-- START --

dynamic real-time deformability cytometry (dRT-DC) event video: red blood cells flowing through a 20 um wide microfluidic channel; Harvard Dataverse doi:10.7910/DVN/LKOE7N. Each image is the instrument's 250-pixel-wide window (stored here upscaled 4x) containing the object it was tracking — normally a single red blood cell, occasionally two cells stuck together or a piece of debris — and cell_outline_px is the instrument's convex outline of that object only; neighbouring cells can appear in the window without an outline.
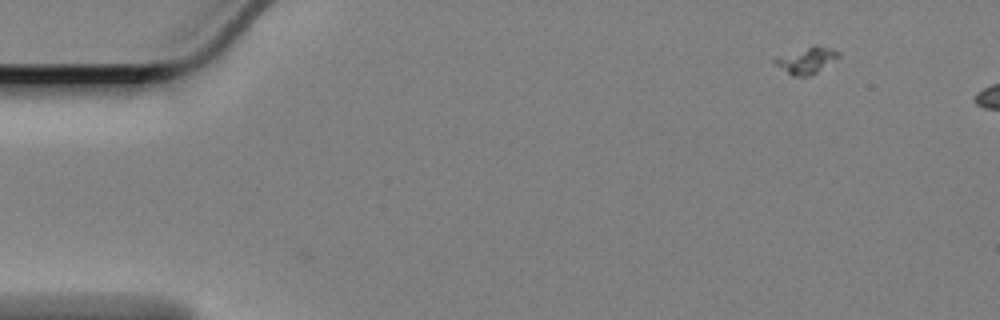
{"species": "Egyptian fruit bat (a non-hibernating species)", "species_latin": "Rousettus aegyptiacus", "temperature_condition": "cold", "stored_images_in_passage": 2, "camera_frame_rate_fps": 3000, "um_per_image_px": 0.085, "animal": {"sex": "female"}, "frame": {"image": 1, "passage_image": 1, "time_ms": 0.0, "image_size_px": [1000, 320], "cell_outline_px": [[840, 56], [816, 72], [808, 76], [792, 76], [772, 64], [772, 60], [776, 56], [812, 44], [816, 44], [832, 48], [840, 52]], "centroid_in_image_um": [68.49, 5.09], "position_along_channel_um": 16.5, "area_um2": 10.12}}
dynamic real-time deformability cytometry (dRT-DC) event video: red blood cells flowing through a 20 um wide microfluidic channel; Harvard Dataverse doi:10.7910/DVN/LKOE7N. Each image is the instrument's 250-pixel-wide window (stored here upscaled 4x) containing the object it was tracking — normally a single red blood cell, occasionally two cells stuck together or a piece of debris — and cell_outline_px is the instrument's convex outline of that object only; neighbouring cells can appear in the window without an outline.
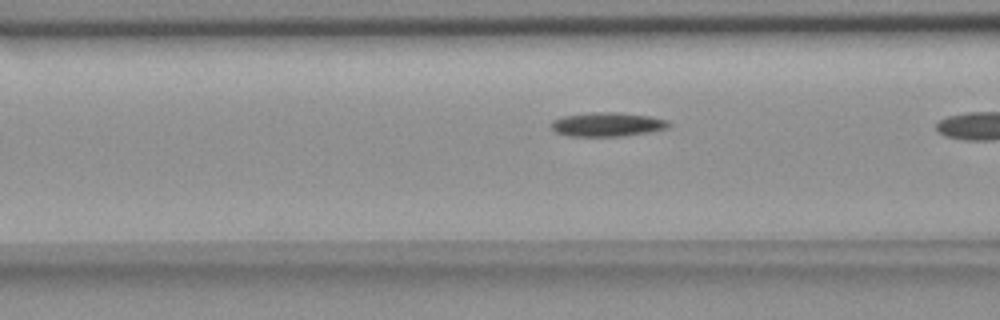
{"species": "common noctule bat (a hibernating species)", "species_latin": "Nyctalus noctula", "temperature_condition": "room temperature", "stored_images_in_passage": 18, "camera_frame_rate_fps": 3000, "um_per_image_px": 0.085, "animal": {"sex": "female", "body_mass_g": 18.4}, "frame": {"image": 1, "passage_image": 16, "time_ms": 5.0, "image_size_px": [1000, 320], "cell_outline_px": [[672, 124], [668, 128], [648, 132], [620, 136], [572, 136], [556, 132], [552, 128], [552, 120], [564, 116], [596, 112], [616, 112], [652, 116], [668, 120]], "centroid_in_image_um": [51.68, 10.57], "position_along_channel_um": 114.9, "area_um2": 16.36}}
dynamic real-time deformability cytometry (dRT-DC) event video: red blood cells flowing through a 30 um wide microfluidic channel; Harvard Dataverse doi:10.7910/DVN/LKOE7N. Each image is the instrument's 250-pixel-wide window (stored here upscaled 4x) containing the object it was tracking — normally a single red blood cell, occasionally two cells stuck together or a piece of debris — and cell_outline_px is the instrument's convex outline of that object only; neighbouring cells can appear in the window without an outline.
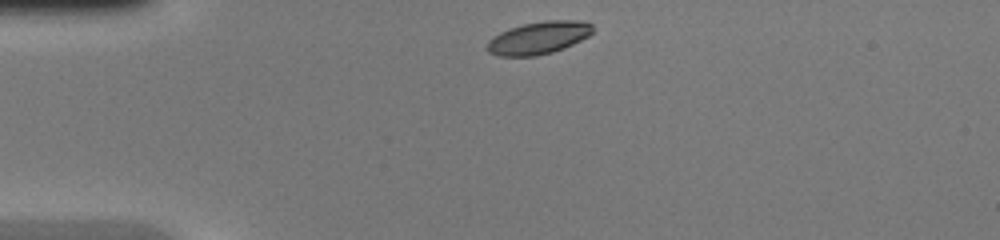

-- END --

> [Task]:
Reproduce each entry verbatim, excluding any embedded images.

> [Solution for this task]:
dynamic real-time deformability cytometry (dRT-DC) event video: red blood cells flowing through a 20 um wide microfluidic channel; Harvard Dataverse doi:10.7910/DVN/LKOE7N. Each image is the instrument's 250-pixel-wide window (stored here upscaled 4x) containing the object it was tracking — normally a single red blood cell, occasionally two cells stuck together or a piece of debris — and cell_outline_px is the instrument's convex outline of that object only; neighbouring cells can appear in the window without an outline.
{"species": "Egyptian fruit bat (a non-hibernating species)", "species_latin": "Rousettus aegyptiacus", "temperature_condition": "cold", "stored_images_in_passage": 2, "camera_frame_rate_fps": 3000, "um_per_image_px": 0.085, "animal": {"sex": "female"}, "frame": {"image": 1, "passage_image": 1, "time_ms": 0.0, "image_size_px": [1000, 320], "cell_outline_px": [[840, 56], [816, 72], [808, 76], [792, 76], [772, 64], [772, 60], [776, 56], [812, 44], [816, 44], [832, 48], [840, 52]], "centroid_in_image_um": [68.49, 5.09], "position_along_channel_um": 16.5, "area_um2": 10.12}}
dynamic real-time deformability cytometry (dRT-DC) event video: red blood cells flowing through a 20 um wide microfluidic channel; Harvard Dataverse doi:10.7910/DVN/LKOE7N. Each image is the instrument's 250-pixel-wide window (stored here upscaled 4x) containing the object it was tracking — normally a single red blood cell, occasionally two cells stuck together or a piece of debris — and cell_outline_px is the instrument's convex outline of that object only; neighbouring cells can appear in the window without an outline.
{"species": "common noctule bat (a hibernating species)", "species_latin": "Nyctalus noctula", "temperature_condition": "room temperature", "stored_images_in_passage": 18, "camera_frame_rate_fps": 3000, "um_per_image_px": 0.085, "animal": {"sex": "female", "body_mass_g": 18.4}, "frame": {"image": 1, "passage_image": 16, "time_ms": 5.0, "image_size_px": [1000, 320], "cell_outline_px": [[672, 124], [668, 128], [648, 132], [620, 136], [572, 136], [556, 132], [552, 128], [552, 120], [564, 116], [596, 112], [616, 112], [652, 116], [668, 120]], "centroid_in_image_um": [51.68, 10.57], "position_along_channel_um": 114.9, "area_um2": 16.36}}
dynamic real-time deformability cytometry (dRT-DC) event video: red blood cells flowing through a 30 um wide microfluidic channel; Harvard Dataverse doi:10.7910/DVN/LKOE7N. Each image is the instrument's 250-pixel-wide window (stored here upscaled 4x) containing the object it was tracking — normally a single red blood cell, occasionally two cells stuck together or a piece of debris — and cell_outline_px is the instrument's convex outline of that object only; neighbouring cells can appear in the window without an outline.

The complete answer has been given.